One key narrative spans each of these initiatives: This isn't as easy as a simple edge solution. 

Many of these engagements will require a team of teams approach — expertise in not just edge, but big data and analytics, multicloud strategy, security, artificial intelligence and machine learning, networking, automation, and an all-encompassing digital strategy that will create an exceptional experience for the end user.   

Alignment, too, becomes critical. These projects run on trust, and any approach should seek to build and maintain trust to de-risk and expedite transformation.

5. Test, validate and deploy prototypes

No matter the application, integrated edge solutions should not be treated as a Swiss Army Knife that can easily support a broad range of use cases.
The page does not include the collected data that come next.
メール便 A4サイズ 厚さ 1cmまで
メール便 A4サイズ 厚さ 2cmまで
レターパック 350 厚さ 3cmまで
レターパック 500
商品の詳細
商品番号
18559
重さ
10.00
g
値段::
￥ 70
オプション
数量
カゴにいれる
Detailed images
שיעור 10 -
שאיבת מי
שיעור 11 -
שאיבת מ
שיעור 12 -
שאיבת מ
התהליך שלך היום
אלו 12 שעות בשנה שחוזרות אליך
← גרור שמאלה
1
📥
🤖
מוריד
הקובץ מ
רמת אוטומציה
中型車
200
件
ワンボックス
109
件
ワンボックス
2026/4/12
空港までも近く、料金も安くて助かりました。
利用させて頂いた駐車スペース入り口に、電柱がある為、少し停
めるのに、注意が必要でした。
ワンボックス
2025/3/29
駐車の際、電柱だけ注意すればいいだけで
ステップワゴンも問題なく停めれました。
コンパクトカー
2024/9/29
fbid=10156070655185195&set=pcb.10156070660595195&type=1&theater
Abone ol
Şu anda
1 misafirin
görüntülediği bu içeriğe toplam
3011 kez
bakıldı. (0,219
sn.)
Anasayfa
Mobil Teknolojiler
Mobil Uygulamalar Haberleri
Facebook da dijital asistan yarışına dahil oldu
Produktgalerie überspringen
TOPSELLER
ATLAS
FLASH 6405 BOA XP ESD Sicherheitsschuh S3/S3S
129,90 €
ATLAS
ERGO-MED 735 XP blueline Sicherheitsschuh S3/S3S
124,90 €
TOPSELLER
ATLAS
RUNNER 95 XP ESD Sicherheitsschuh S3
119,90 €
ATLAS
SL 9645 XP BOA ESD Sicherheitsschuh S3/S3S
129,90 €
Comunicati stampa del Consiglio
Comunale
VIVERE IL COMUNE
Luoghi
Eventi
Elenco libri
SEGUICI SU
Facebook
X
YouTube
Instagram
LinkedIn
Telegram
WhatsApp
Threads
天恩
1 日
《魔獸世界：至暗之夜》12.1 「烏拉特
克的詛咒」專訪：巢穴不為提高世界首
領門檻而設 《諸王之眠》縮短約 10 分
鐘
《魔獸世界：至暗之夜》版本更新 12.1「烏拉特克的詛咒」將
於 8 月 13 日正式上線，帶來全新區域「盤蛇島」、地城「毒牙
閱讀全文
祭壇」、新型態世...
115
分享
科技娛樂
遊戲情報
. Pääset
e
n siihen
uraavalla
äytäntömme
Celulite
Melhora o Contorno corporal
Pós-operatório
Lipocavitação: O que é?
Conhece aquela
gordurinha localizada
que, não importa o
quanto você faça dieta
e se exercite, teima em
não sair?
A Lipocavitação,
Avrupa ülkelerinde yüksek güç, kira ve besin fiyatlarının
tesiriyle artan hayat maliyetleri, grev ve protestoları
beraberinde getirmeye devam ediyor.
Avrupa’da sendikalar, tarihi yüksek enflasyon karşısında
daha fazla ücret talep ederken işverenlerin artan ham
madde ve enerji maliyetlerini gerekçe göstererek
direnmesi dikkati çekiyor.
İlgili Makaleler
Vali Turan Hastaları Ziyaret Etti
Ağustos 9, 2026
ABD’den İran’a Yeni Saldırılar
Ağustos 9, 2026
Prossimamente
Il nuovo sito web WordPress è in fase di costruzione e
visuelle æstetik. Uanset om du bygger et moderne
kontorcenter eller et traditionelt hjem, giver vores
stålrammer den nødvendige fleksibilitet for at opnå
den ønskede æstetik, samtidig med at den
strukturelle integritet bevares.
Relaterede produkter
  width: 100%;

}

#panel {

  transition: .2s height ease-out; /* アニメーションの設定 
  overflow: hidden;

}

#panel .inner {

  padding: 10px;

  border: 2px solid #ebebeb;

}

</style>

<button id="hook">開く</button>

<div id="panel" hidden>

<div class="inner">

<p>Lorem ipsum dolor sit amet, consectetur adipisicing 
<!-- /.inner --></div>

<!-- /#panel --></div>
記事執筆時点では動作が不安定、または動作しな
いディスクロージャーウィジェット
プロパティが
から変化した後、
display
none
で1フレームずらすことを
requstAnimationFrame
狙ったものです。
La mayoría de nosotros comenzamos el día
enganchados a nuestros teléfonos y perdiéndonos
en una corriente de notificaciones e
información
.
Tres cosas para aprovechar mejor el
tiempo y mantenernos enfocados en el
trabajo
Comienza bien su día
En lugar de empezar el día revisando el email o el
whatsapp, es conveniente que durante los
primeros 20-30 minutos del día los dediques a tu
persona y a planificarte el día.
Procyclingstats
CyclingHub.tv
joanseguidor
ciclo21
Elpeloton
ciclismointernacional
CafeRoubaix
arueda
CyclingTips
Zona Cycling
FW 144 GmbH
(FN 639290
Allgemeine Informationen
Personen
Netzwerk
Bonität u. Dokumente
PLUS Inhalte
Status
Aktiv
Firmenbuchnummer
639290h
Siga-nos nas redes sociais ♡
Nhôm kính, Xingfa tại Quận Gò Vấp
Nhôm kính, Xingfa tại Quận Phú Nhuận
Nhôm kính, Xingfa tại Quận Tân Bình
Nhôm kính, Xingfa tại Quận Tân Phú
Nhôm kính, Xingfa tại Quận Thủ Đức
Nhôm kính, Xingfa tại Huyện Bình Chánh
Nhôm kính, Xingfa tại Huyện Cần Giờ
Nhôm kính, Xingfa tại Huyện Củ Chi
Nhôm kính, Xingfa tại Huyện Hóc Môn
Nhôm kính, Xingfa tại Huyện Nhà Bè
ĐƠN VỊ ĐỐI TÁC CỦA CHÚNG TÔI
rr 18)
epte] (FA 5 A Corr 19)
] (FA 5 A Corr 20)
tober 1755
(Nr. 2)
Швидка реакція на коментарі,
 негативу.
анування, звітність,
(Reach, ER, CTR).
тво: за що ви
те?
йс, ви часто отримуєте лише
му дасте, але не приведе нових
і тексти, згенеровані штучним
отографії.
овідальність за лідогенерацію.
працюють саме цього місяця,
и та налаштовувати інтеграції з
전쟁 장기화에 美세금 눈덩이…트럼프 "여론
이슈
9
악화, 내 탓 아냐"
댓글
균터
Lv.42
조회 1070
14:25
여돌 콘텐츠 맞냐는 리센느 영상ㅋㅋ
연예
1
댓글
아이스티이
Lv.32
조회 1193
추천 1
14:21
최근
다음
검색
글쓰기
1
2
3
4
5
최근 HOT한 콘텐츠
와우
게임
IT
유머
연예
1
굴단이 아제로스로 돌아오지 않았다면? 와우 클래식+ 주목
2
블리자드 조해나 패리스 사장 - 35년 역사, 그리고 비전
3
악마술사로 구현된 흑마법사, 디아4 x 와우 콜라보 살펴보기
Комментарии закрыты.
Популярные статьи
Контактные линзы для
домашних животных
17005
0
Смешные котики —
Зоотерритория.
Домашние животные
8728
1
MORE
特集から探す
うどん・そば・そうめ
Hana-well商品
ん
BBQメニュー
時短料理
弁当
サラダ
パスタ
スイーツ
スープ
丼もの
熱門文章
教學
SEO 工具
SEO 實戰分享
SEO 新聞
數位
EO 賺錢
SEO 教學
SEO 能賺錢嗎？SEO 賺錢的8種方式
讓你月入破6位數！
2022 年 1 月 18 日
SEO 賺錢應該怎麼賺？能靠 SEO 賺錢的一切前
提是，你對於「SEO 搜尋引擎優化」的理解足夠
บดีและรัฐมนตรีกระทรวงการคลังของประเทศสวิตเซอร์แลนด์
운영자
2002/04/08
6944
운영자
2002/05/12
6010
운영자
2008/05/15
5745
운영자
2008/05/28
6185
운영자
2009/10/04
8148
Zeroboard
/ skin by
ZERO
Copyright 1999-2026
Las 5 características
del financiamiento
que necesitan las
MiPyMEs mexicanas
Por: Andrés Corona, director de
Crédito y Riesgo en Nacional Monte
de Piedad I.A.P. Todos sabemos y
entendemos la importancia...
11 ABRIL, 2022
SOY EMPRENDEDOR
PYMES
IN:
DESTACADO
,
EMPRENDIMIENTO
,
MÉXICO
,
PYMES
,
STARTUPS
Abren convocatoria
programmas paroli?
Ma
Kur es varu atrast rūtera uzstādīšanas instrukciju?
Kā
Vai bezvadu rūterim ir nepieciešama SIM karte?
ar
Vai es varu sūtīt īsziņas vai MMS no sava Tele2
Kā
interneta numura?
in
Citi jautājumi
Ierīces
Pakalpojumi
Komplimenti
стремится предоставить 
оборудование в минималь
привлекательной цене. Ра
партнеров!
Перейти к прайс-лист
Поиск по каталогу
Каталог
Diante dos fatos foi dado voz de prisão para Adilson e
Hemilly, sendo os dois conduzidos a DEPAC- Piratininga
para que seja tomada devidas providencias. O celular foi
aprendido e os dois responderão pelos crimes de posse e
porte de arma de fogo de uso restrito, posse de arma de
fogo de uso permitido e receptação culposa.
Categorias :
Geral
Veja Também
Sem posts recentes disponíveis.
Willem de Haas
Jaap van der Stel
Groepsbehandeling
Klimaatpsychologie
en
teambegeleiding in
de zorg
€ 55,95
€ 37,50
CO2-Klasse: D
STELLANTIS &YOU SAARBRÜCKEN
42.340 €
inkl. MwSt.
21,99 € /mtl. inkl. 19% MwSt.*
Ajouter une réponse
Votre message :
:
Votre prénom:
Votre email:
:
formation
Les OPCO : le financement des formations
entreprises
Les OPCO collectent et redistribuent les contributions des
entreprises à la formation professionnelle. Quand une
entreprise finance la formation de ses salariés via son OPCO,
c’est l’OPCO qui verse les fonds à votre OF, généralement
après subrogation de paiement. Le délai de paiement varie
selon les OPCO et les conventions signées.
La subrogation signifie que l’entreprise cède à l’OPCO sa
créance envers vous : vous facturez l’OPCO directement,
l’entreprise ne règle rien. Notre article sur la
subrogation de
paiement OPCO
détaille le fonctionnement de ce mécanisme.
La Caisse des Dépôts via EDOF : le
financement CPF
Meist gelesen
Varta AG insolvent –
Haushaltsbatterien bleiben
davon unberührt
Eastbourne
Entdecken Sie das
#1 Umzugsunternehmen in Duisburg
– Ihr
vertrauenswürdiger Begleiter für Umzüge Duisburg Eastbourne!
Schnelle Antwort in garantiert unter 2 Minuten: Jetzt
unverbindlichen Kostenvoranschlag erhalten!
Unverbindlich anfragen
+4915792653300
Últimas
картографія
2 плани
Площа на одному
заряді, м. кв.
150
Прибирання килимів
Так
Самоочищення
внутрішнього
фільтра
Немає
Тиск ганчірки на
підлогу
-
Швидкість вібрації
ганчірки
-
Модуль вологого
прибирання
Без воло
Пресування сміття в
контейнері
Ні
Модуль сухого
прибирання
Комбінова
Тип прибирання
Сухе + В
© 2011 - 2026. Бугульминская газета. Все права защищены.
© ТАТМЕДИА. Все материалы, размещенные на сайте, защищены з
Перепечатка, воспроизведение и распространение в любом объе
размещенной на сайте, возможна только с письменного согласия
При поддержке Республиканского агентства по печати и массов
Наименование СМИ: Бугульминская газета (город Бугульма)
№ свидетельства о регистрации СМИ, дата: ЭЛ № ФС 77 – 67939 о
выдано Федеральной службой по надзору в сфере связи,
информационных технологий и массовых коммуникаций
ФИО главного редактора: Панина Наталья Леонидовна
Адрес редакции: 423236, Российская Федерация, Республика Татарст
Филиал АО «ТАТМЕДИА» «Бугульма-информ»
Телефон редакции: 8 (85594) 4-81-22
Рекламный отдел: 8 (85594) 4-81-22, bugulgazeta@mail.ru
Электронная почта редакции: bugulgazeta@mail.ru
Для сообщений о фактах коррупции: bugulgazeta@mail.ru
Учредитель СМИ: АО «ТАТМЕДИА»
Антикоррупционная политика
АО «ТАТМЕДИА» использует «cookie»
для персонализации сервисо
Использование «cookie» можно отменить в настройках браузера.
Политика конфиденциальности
Unique combinations of hardware and software need to be aligned with specific use cases to optimize performance.  

To help target these vertical-specific use cases, we've created a set of total stack edge infrastructure configurations optimized and designed to create new 5G revenue streams for service providers by delivering industry vertical applications to customers via their mobile edge computing platform. 

WWT's edge enablement program also utilizes our Next-Generation Factory Model which helps service providers accelerate time to revenue by validating complex, multi-vendor solutions with speed in our Advanced Technology Center, integrating them at scale in one of our global integration facilities.  

Conclusion

Mobile edge computing (MEC) is widely considered to be a key component of service providers' strategy to monetize costly 5G infrastructure

Service providers are well positioned to win this game thanks a massive portfolio of cell sites that exist much closer to end users than most cloud providers' data centers. But they must effectively use their networks to be able to tap into the value being created at the edge.